Krasimir Karakachanov, a member of the anti-immigrant United Patriots, junior partner in Bulgaria’s ruling coalition, said the cabinet had unanimously agreed to forge a common position that would oppose any sanctions against Hungary.

“We think that this is a violation of the sovereignty of an equal member state of the European Union,” Karakachanov told reporters after a cabinet meeting.

“Today it is Hungary, tomorrow it could be Poland, and one day it could be Bulgaria in the dock.

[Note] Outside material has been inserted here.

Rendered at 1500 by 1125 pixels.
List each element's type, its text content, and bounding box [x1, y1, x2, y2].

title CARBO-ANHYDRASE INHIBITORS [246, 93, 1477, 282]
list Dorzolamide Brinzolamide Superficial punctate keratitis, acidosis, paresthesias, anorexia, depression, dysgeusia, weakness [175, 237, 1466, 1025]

Central and eastern European countries should act in solidarity and help each other because they have common problems,” he said.

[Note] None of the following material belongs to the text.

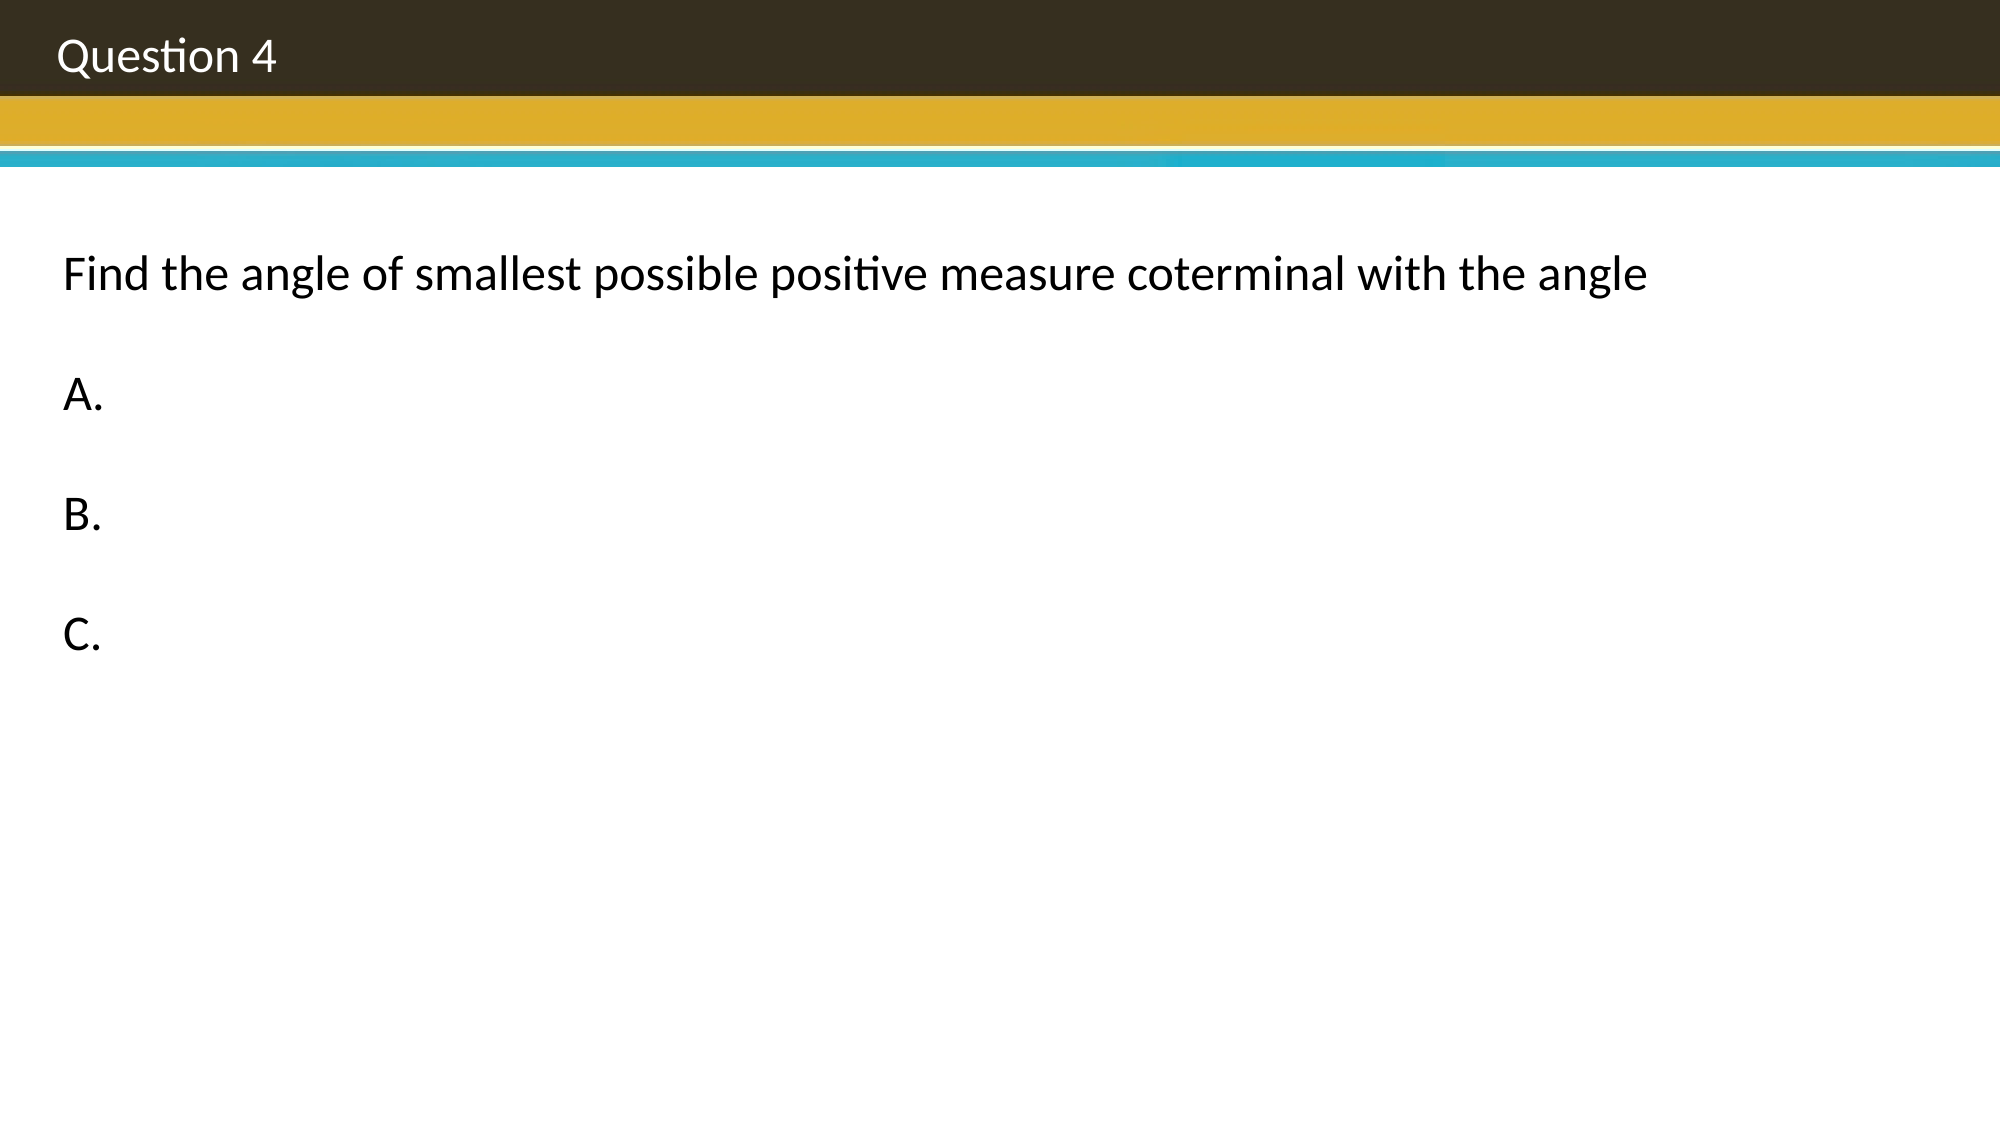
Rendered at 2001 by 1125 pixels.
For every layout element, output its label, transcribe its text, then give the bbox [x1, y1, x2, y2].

Poland is also being investigated by the EU over its record on democracy and the rule of law.

Bulgaria, although criticized by Brussels for failing to effectively impose the strict rule of law, is not facing any such investigation.

Its center-right prime minister, Boyko Borissov, an ally of German Chancellor Angela Merkel in the EU, played down the significance of the cabinet agreement, saying it had been taken at an “operative meeting” and had no legal value.

Speaking to reporters upon arrival in Salzburg to attend an EU leaders’ summit, Borissov said his government had agreed that if there were a decision one day to strip Hungary of its EU voting rights, which he thinks could happen in two years from now, Sofia would be against it.

“There is no drama, there is nothing decided,” Borissov told reporters.

Borissov said he believed Orban needed to adjust some of his policies, pointing to restrictions imposed on Hungary’s Central European University, founded by U.S. financier George Soros.

But Borissov’s GERB party voted against the censure motion in the European Parliament last week. He needs the support of the United Patriots to stay in power, while Bulgaria is regularly criticized by the EU over its failure to tackle corruption and organized crime.

Like Hungary and other ex-communist states, Bulgaria has been critical of Merkel’s decision to take in more than a million migrants, mostly Muslims fleeing conflicts in the Middle East, since 2015.

Also like Hungary, Bulgaria has built a fence along its southern border - with Turkey - to deter illegal migrants trying to enter the EU, but has argued that their human rights should be respected.